🤖 AI Summary
This work addresses the degradation in task utility and behavioral inconsistency that large language models often exhibit when processing multiple instructions from heterogeneous authority levels—such as system policies, user requests, and tool outputs—due to benign yet pervasive implicit conflicts. The authors propose Neural-Symbolic Hierarchical Alignment (NSHA), which models instruction parsing during inference as a prioritized constraint satisfaction problem, leveraging a solver to select a maximally consistent subset of instructions. During training, the method distills the solver’s decisions into the model parameters using automatically generated supervision signals. NSHA is the first approach to jointly integrate logical consistency with hierarchical instruction prioritization, achieving significant improvements over baselines in rule adherence, task execution, tool usage, and safety, while maintaining competitive performance on standard benchmarks.
📝 Abstract
Large language models increasingly operate under multiple instructions from heterogeneous sources with different authority levels, including system policies, user requests, tool outputs, and retrieved context.

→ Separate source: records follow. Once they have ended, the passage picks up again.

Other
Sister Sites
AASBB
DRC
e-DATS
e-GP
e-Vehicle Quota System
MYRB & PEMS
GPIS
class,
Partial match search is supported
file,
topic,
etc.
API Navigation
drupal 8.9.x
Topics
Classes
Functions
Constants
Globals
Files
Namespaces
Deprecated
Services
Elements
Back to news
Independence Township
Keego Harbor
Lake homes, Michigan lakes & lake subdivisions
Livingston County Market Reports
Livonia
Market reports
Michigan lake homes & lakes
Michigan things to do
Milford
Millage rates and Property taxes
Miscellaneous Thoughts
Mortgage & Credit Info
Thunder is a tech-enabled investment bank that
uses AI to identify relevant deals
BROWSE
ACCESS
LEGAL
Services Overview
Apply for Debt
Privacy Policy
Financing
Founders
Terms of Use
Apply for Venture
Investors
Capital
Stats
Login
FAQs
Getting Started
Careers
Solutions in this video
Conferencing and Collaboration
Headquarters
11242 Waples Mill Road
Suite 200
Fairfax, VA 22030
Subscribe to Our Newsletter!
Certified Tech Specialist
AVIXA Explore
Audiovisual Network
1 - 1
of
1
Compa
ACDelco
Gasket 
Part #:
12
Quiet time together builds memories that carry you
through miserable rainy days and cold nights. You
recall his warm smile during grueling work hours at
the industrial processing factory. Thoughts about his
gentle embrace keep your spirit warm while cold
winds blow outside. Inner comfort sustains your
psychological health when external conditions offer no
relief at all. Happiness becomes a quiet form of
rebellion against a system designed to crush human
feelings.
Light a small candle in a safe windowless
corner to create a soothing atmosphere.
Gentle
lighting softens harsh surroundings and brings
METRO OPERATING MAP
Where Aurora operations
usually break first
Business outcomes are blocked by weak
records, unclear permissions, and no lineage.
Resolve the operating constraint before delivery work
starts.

While prior work on instruction hierarchy highlights the importance of respecting instruction priorities, it mainly focuses on adversarial attacks and overlooks the benign but common instruction conflicts that arise in real-world applications. In such settings, models must not only avoid security violations but also preserve task utility and behavioral consistency when instructions partially or implicitly conflict. We propose Neuro-Symbolic Hierarchical Alignment (NSHA) for hierarchical instruction-following by explicitly modeling and enforcing instruction priorities. At inference time, we introduce solver-guided reasoning that formulates instruction resolution as a constraint satisfaction problem, enabling the model to derive a maximally consistent set of applicable instructions under hierarchical constraints. At training time, NSHA distills solver-based decisions into model parameters using automatically constructed supervision. We evaluate our approach on rule following, task execution, tool use, and safety, covering both single-turn and multi-turn interactions, and show that NSHA significantly improves performance under such conflicts while maintaining competitive utility in reference settings.